Striving for a conceptual framework

In this kind of situational decision-making arena, Resnik argues, compromise among people with competing values and interests is essential and unavoidable. Absolute ethical principles give way, because ideological, economic, or religious ethical systems are more likely to alienate opponents than help them to find a middle ground, where competitors who cannot win entirely, at least can end up feeling they have achieved a fair amount of what they need and deserve.

“Another theme of the book is that human health and the environment put a new twist on some of the traditional questions of ethics,” Resnik wrote. These include issues of individual rights and the common good, the moral basis for government restrictions on property rights, and justice, all complicated by their intersection within the context of the environmental policy and environmental health. Within environmental health ethics, there are usually far more than two sides to every issue.

Into this multifaceted ethical battleground, Resnik introduces a conceptual framework that he applies to practical problems related to environmental health, which will be very familiar to readers whatever their background or interests. His goal is ambitious — to make possible decisions and policies, that are consistent and based on evidence and argument, open to public criticism.

Early reviews

Experts in the fields of environmental health and ethics have applauded Resnik’s insights into the complexities of balancing the benefits to human health and wellbeing with the integrity of the environment. “Resnik has written a wonderful introduction to the field of environmental health ethics,” wrote University of South Carolina professor of philosophy and ethics Kevin Elliott, Ph.D., (http://people.cas.sc.edu/elliotkc/)  “He supplies a wealth of information about the key ethical issues in the field, as well as the science that underlies those issues.”
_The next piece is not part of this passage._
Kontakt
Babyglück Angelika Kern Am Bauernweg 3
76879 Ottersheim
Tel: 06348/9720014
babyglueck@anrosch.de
Describing the new book as an invaluable instructional text, Tufts University professor of urban and environmental policy and planning Sheldon Krimsky, Ph.D., praised Resnik’s systematic approach. “I cannot think of a better book that applies ethics to public health and is informed by the best literature in both fields,” Krimsky wrote. “In his exceptionally lucid analysis, Resnik applies Aristotle's 'Doctrine of the Mean' to applied ethical problems in environmental health, by avoiding excess and deficiency in working out ethical dilemmas.”